With the increased focus on close reading, we’ve been thinking more about our questioning habits. Originally, we thought about questions in terms of the content. We developed questions that focused on general understanding, key details, vocabulary, text structures, author’s purpose, and so on. For example, we might ask a student who is reading the Langston Hughes poem “The Negro Speaks of Rivers” the following questions:
- How does the author use geography to convey the message?
- How does the author use time to convey his message? How much time passes in the poem?
- Who is “I” in the poem?
- What is the author’s message?
That approach generally worked, but we started to notice the order of the questions mattered. Students understood the text better when the questions served as a scaffold for complex texts rather than an opportunity to simply check for understanding.
That’s when we revised our questioning protocol to focus on phases of increased intricacy. Now, we take students on a journey with the questions we ask. The four phases we find useful are:
- What does the text say? These questions focus at the literal level. The content of the questions include the general understanding of the text and the key details found in the text.
- How does the text work? These questions focus at the structural level. The content of the questions include vocabulary, text structures, and author’s craft.
- What does the text mean? These questions focus at the inferential level. The content of the questions focus on logical inferences, cross-text comparisons, and the opinions or arguments that can be formed or made from the text.
- What does the text inspire? These questions focus on the action level. They invite students to do something with the text that they now understand. This might be to respond in writing, conduct research, debate, or create a presentation.

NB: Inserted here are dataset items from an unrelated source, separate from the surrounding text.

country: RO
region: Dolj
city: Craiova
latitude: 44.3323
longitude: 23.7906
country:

Now imagine students in a history class reading Eisenhower’s D-Day invasion message, “The Order of the Day,” from June 6, 1944. The following questions suggest a move from literal to structural to inferential thinking:
- Who is the audience for this message?
- What words and phrases does General Eisenhower use to inspire the troops on D-Day?
- Ike’s message to the troops acknowledges the difficulty of the mission, but assures them that they will be triumphant. In what ways does he accomplish this?

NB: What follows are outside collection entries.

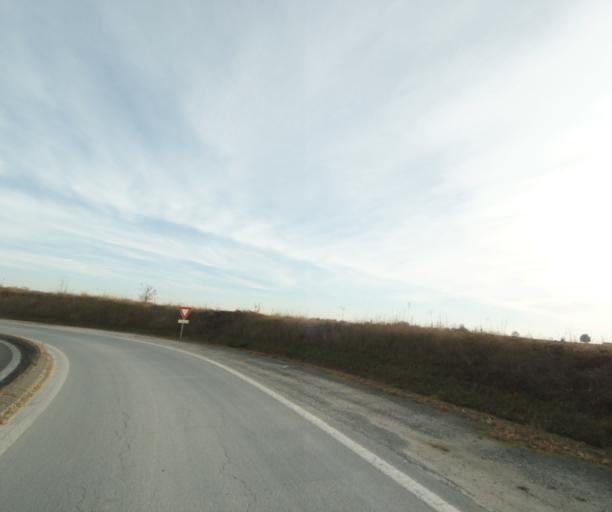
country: FR
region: Poitou-Charentes
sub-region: Departement de la Charente-Maritime
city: Saint-Porchaire
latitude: 45.8108
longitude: -0.7681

- Eisenhower states that this invasion will “bring about the destruction of the German war machine… eliminate tyranny… and create security throughout the world.” What does that sentence reveal about him?
- How does the use of religious imagery contrast in the opening and closing?

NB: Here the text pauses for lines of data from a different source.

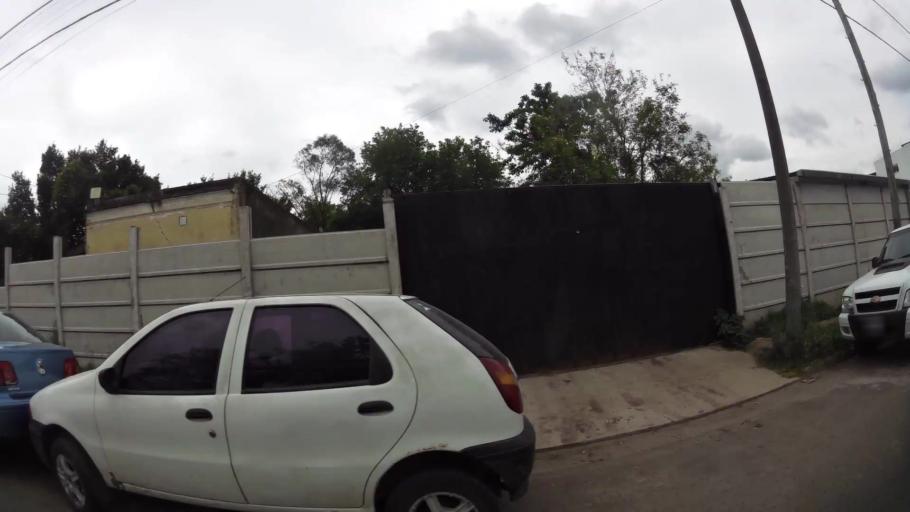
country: AR
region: Buenos Aires
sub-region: Partido de Zarate
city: Zarate
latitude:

- Based on the text, what is General Eisenhower’s state of mind before the D-Day invasion?
This experience could be expanded when students have questions that they want to answer for themselves. They might choose to read Eisenhower’s “In Case of Failure” memo, a journal entry from a soldier, the message of a mother who lost her son during the invasion, or watch video clips from this period in history.
Scaffolding students’ learning through effective questions invites them to take action and to find the answers to their questions. Questions matter.
As the Chinese proverb notes: “He who asks a question is a fool for five minutes; he who does not ask a question remains a fool forever.”